To be clear, Ondot is not making an app. Instead, card issuers that want to use its technology simply work with their processor to partner with Ondot and incorporate its technology into their mobile banking services. Whether the card issuer wants to fold Card Control into its central mobile banking app, or spin it off into a separate app entirely, will be up to them.

"We have two product lines. One is through the processor. Any customer bank of one of our processors just has to go talk to the processor and flip a couple of switches. There's no software at the bank required," Bharghaven said. "For larger banks, we have a direct-to-bank solution where we integrate with the bank's data centers."
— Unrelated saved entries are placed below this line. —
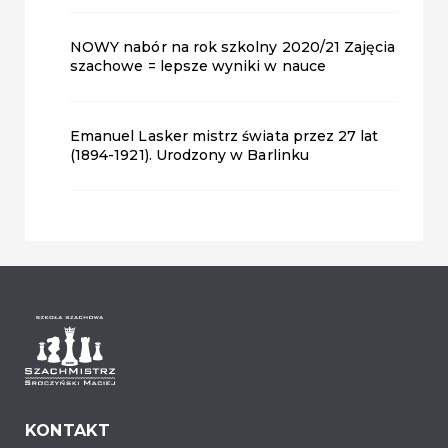
NOWY nabór na rok szkolny 2020/21 Zajęcia
szachowe = lepsze wyniki w nauce
Emanuel Lasker mistrz świata przez 27 lat
(1894-1921). Urodzony w Barlinku
KONTAKT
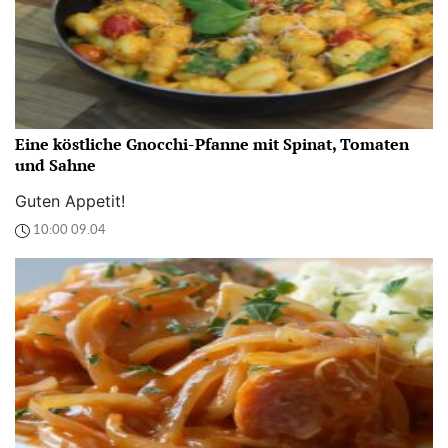
Eine köstliche Gnocchi-Pfanne mit Spinat, Tomaten
und Sahne
Guten Appetit!
10:00 09.04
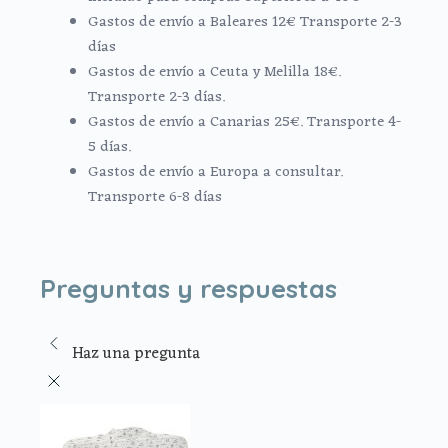
Gastos de envío a Baleares 12€ Transporte 2-3
días
Gastos de envío a Ceuta y Melilla 18€.
Transporte 2-3 días.
Gastos de envío a Canarias 25€. Transporte 4-
5 días.
Gastos de envío a Europa a consultar.
Transporte 6-8 días
Preguntas y respuestas
Haz una pregunta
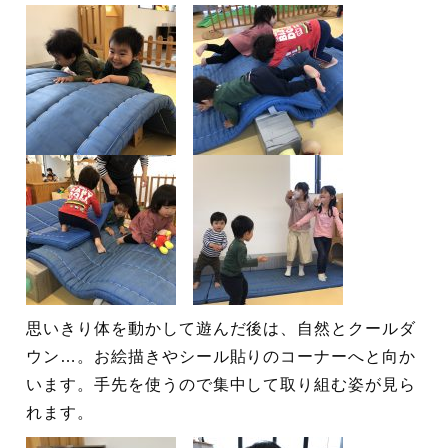
思いきり体を動かして遊んだ後は、自然とクールダ
ウン…。お絵描きやシール貼りのコーナーへと向か
います。手先を使うので集中して取り組む姿が見ら
れます。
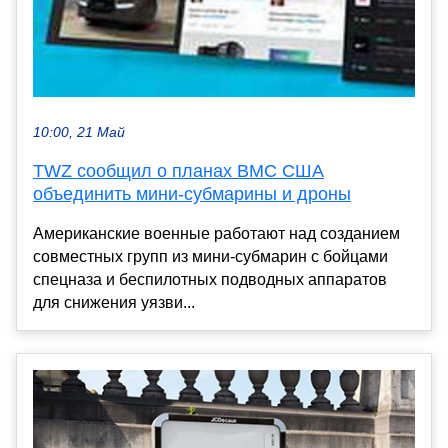
10:00, 21 Май
TWZ сообщил о планах ВМС США
объединить мини-субмарины и дроны
Американские военные работают над созданием
совместных групп из мини-субмарин с бойцами
спецназа и беспилотных подводных аппаратов
для снижения уязви...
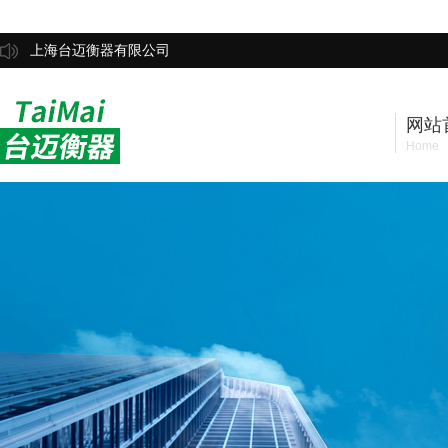
上海台迈衡器有限公司
网站
Home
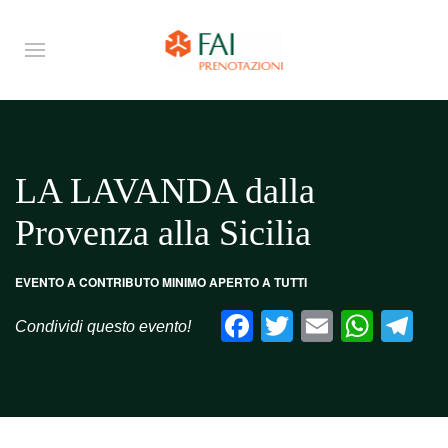
LA LAVANDA dalla
Provenza alla Sicilia
EVENTO A CONTRIBUTO MINIMO APERTO A TUTTI
Facebook
Twitter
Email
What
Te
Condividi questo evento!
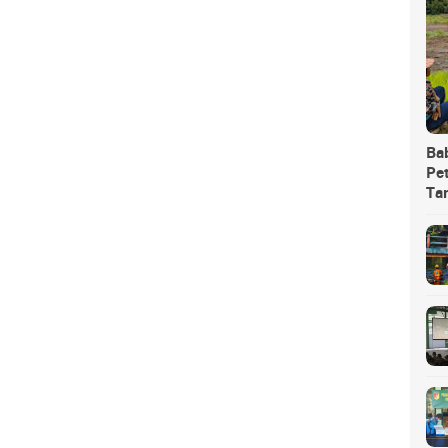
Ba
Pet
Ta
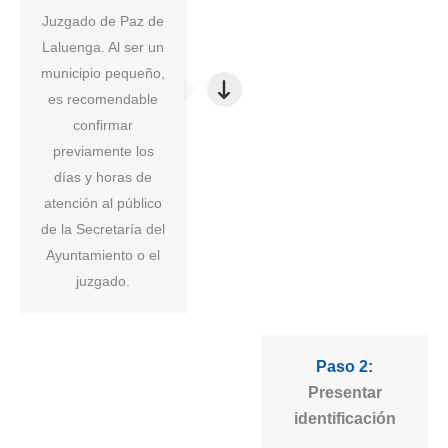
Juzgado de Paz de
Laluenga. Al ser un
municipio pequeño,
es recomendable
confirmar
previamente los
días y horas de
atención al público
de la Secretaría del
Ayuntamiento o el
juzgado.
Paso 2:
Presentar
identificación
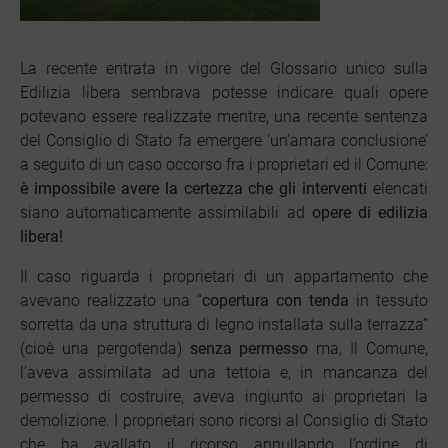
La recente entrata in vigore del Glossario unico sulla
Edilizia libera sembrava potesse indicare quali opere
potevano essere realizzate mentre, una recente sentenza
del Consiglio di Stato fa emergere ‘un’amara conclusione’
a seguito di un caso occorso fra i proprietari ed il Comune:
è impossibile avere la certezza che gli interventi
elencati
siano automaticamente assimilabili ad
opere di edilizia
libera!
Il caso riguarda i proprietari di un appartamento che
avevano realizzato una “
copertura con tenda
in tessuto
sorretta da una struttura di legno installata sulla terrazza”
(cioè una pergotenda)
senza permesso
ma, Il Comune,
l’aveva assimilata ad una tettoia e, in mancanza del
permesso di costruire, aveva ingiunto ai proprietari la
demolizione. I proprietari sono ricorsi al Consiglio di Stato
che ha avallato il ricorso annullando l’ordine di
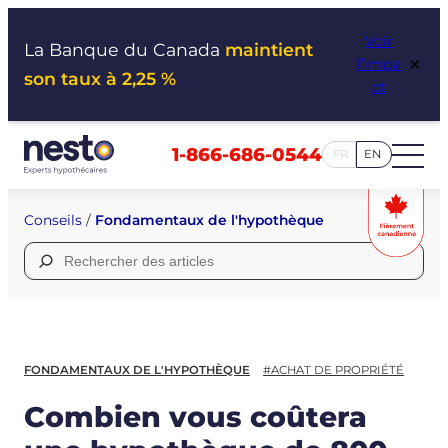
Aller
Voir
au
La Banque du Canada
maintient
×
l’impa
contenu
son taux à 2,25 %
ct
1-866-686-0544
FR
EN
Conseils
/
Fondamentaux de l'hypothèque
Rechercher :
FONDAMENTAUX DE L'HYPOTHÈQUE
#ACHAT DE PROPRIÉTÉ
Combien vous coûtera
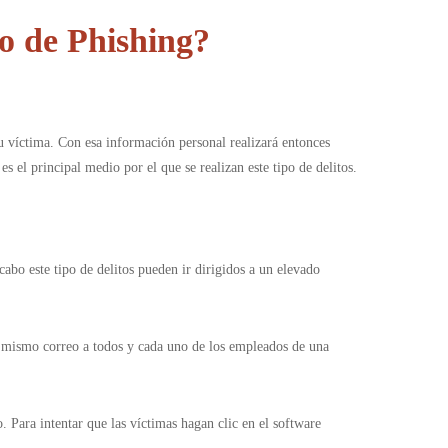
o de Phishing?
u víctima. Con esa información personal realizará entonces
 el principal medio por el que se realizan este tipo de delitos.
cabo este tipo de delitos pueden ir dirigidos a un elevado
l mismo correo a todos y cada uno de los empleados de una
 Para intentar que las víctimas hagan clic en el software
Bharghavan says Ondot has covered four of the seven major card processors blanketing more than 10,000 institutions, or roughly two-thirds of all banks and credit unions in the US. Most large banks, such as Bank of America and Capital One, operate as their own payment processors, which is why Ondot must integrate directly.


Ondot's business will charge banks and credit unions a subscription fee based on monthly active users of whatever application utilizes Card Control. The technology will work with debit, credit, and gift cards, and can be activated by banks for current cards no matter when they were issued.
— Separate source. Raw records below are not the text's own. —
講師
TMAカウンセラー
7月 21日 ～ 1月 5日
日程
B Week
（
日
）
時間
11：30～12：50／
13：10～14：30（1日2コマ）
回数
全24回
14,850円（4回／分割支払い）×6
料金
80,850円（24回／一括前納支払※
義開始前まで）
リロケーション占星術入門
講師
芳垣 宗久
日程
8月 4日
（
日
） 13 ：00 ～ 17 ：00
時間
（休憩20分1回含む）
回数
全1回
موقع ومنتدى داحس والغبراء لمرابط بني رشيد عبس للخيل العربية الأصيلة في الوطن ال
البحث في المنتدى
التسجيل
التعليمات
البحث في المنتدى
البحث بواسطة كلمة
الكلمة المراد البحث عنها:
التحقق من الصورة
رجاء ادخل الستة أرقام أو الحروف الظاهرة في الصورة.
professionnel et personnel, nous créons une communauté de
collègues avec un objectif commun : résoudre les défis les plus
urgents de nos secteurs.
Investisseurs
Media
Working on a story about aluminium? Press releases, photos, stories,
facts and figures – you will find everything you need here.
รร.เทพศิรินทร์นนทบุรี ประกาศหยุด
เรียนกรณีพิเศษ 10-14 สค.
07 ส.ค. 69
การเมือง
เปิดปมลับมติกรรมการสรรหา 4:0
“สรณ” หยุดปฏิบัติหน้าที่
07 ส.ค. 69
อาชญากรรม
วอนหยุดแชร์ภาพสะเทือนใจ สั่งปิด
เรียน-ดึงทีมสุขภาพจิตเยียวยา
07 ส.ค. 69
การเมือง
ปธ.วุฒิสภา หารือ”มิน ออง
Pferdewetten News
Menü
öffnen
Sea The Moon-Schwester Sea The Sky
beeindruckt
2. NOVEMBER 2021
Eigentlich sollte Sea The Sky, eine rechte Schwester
"It doesn't explicitly need to be set up. When I set my preferences, these preferences are stored in a server and this server talks with the processor in the back end," Bharghaven explained. "When the transaction hits the processor, the processor checks with the server." There is no syncing between the card and the phone, just a communication layer. It's "very similar to how you would think of mobile banking," he added.

Ondot has not revealed which major banks are working with its technology yet, but expects to make announcements regarding partners in the next few weeks.

An active partner, however, in Ondot's testing phase has been Lone Star National Bank, which has used the technology for a year. The results let Ondot figure out how useful the app was for both users and card issuers. "Lone Star found that card holders once they use the Ondot system started using the card 52 percent more, and spent 48 percent more on that card," Bharghavan said. "Essentially, this card becomes top of wallet."

Even better, Bharghaven said, is that Lone Star actually lowered fraud by 60 percent. "Banks are thinking about this as a slam dunk," he added.

Ondot makes it clear that the goal here is not to try to supersede a card issuer's standard fraud-protection service, and that is precisely why the company has been received favorably by the typically tech-adverse.

"Fraud has been around as long as cards have. Banks have always tried to come up with preferences," said Rachma Ahlawat, who worked with Bharghaven at Meru Networks and is an Ondot co-founder and its VP of product. "But they create your purchase profile around where they expect you to do things."

For instance, if you travel and forget to tell your bank, you make a few transactions and your card suddenly gets denied. "Then you get a phone call that asks, 'Are you really in New York?' This causes a lot of denial-of-service," Ahlawat said. With Card Control, users are working alongside banks to increase protection and enable more precise control.

"In addition to what the banks will use to monitor their fraud polices, ours is for user preferences. There's another data point available," Ahlawat added. "It's your card -- now it's been personalized for where you want to use it and how you want to use it."